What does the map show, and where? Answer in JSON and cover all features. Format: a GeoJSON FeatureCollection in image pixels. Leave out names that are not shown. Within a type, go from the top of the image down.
————————
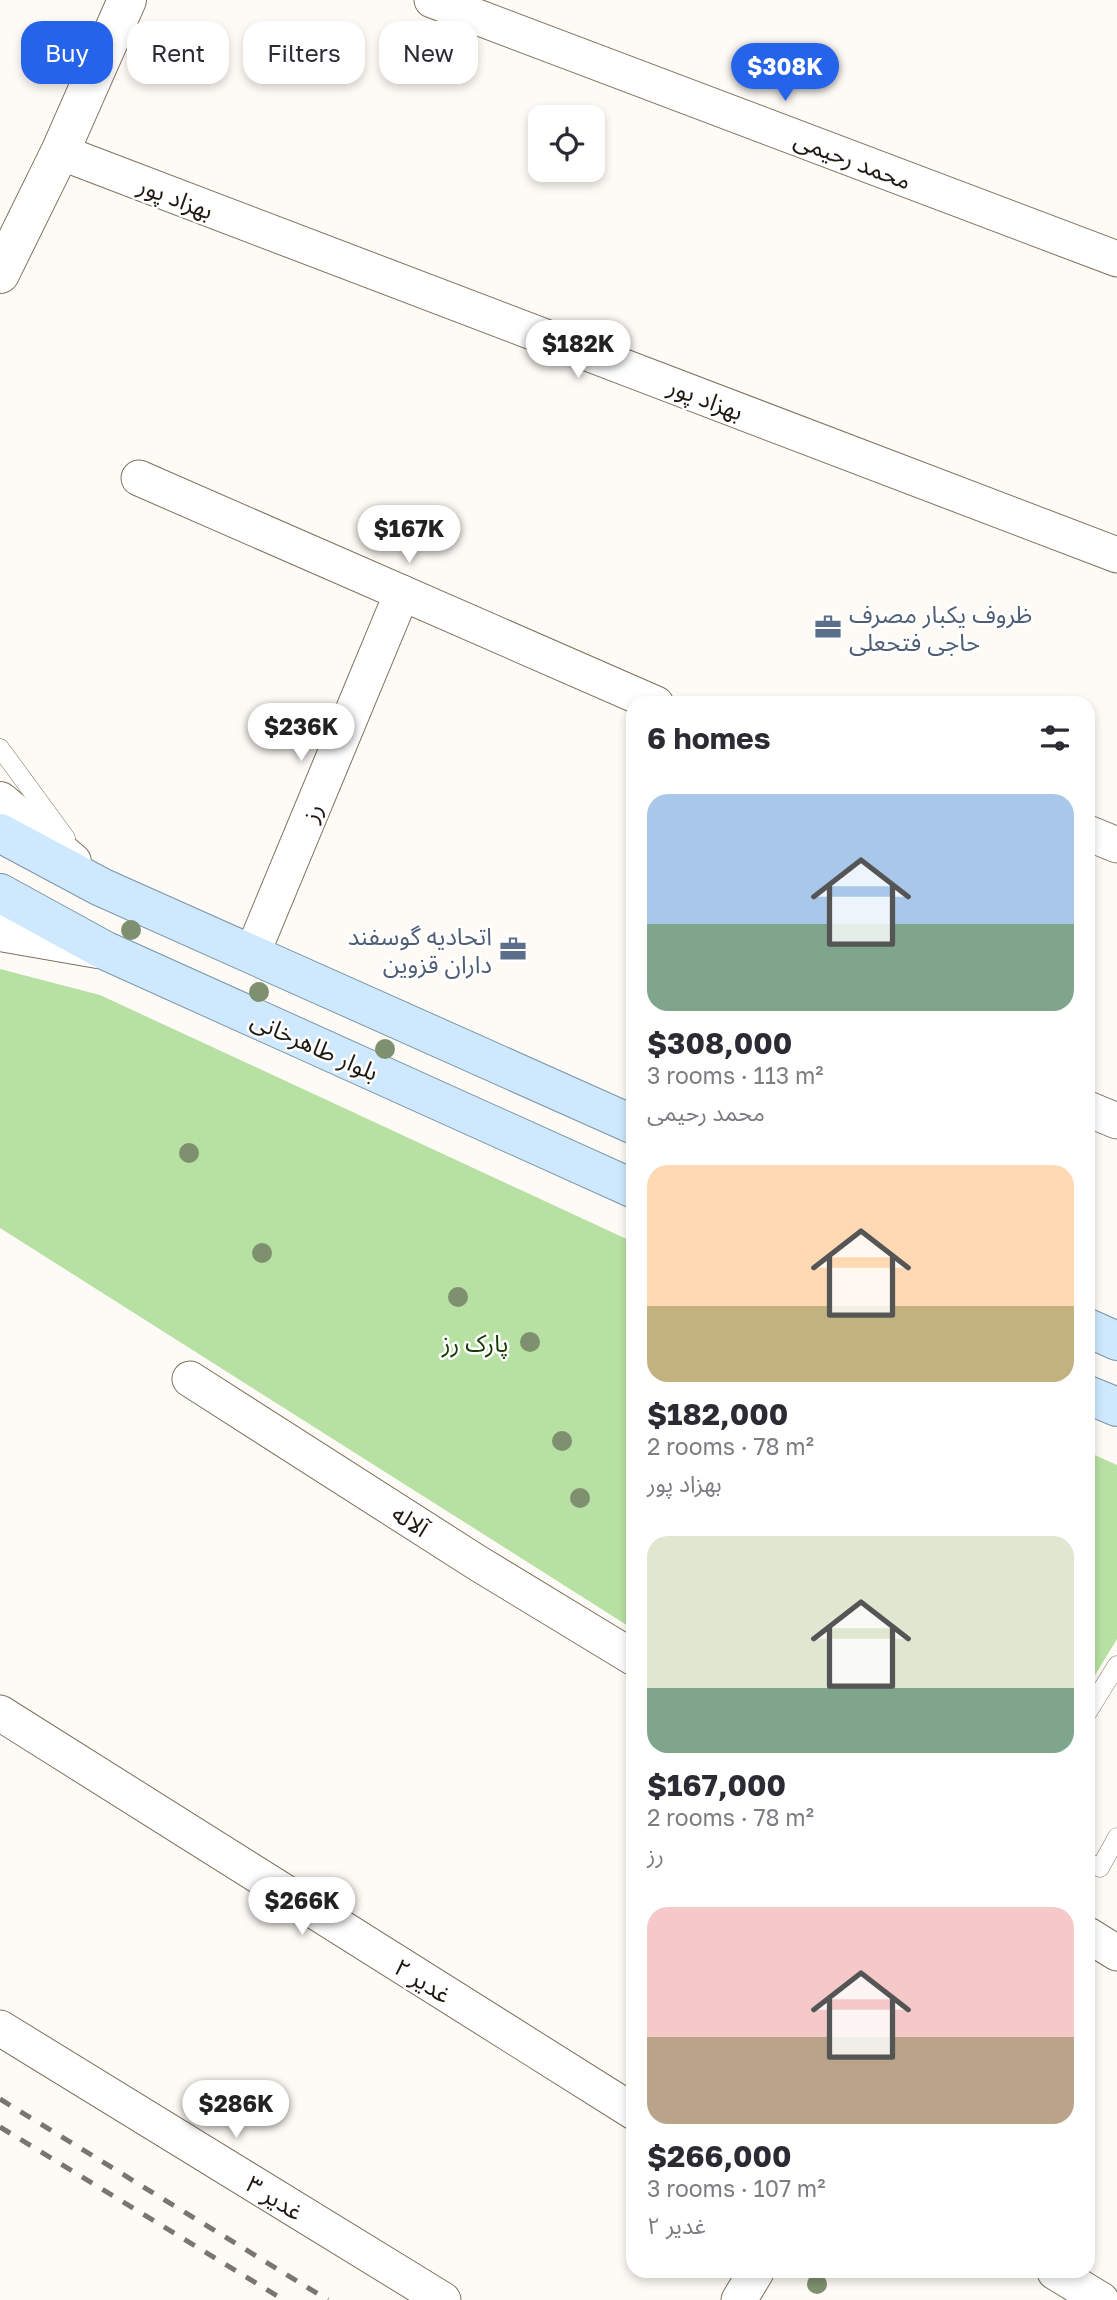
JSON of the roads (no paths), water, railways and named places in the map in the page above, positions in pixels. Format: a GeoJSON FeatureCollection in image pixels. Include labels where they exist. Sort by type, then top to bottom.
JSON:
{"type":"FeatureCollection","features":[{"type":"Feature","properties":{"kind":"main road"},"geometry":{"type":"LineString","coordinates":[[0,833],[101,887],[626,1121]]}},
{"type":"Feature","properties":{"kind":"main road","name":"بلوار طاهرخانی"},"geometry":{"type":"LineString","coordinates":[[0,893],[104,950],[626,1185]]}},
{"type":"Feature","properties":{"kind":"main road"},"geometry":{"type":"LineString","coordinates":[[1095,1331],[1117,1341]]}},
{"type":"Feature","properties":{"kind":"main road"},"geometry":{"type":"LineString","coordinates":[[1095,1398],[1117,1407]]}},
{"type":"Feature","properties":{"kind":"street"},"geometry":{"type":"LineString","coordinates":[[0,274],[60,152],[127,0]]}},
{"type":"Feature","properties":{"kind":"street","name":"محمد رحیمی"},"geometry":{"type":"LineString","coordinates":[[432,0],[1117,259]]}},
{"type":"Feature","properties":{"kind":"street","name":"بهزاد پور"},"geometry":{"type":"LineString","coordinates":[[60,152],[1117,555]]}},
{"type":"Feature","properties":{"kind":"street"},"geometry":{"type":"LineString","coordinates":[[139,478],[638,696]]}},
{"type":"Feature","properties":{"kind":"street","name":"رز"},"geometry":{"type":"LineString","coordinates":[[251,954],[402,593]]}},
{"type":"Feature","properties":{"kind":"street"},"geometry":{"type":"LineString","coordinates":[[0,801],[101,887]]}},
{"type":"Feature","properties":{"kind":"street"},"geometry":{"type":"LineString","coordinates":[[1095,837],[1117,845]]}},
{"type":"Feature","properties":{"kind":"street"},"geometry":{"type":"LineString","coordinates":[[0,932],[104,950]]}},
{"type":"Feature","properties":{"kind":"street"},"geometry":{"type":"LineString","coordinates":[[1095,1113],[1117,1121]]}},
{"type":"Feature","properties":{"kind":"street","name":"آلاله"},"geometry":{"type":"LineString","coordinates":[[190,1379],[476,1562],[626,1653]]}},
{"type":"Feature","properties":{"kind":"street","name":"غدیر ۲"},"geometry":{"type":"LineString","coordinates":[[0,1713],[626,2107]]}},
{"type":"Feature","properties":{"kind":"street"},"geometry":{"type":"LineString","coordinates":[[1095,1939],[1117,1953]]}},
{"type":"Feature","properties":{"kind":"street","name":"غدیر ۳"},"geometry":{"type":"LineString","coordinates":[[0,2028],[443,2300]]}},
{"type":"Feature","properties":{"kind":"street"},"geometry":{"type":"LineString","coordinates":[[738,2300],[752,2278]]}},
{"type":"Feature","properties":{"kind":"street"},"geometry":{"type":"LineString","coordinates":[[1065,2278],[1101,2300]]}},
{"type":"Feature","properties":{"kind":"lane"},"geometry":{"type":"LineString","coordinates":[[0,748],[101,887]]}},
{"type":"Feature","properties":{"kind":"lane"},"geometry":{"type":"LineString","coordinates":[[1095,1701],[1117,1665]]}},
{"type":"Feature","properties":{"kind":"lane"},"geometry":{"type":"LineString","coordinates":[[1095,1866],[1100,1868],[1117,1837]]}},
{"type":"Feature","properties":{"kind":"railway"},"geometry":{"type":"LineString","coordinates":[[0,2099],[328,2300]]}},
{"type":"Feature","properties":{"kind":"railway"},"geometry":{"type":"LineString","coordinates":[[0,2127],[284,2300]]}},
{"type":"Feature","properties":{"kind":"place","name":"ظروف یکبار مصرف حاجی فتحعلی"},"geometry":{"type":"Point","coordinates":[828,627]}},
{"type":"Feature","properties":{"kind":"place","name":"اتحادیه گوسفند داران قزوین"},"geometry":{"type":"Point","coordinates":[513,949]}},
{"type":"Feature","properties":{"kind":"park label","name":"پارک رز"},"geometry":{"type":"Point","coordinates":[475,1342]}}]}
————————
_ACTIVITY_:
Report each line of the data in which "Format" occurs.

_ANSWER SECTION_:
What does the map show, and where? Answer in JSON and cover all features. Format: a GeoJSON FeatureCollection in image pixels. Leave out names that are not shown. Within a type, go from the top of the image down.
JSON of the roads (no paths), water, railways and named places in the map in the page above, positions in pixels. Format: a GeoJSON FeatureCollection in image pixels. Include labels where they exist. Sort by type, then top to bottom.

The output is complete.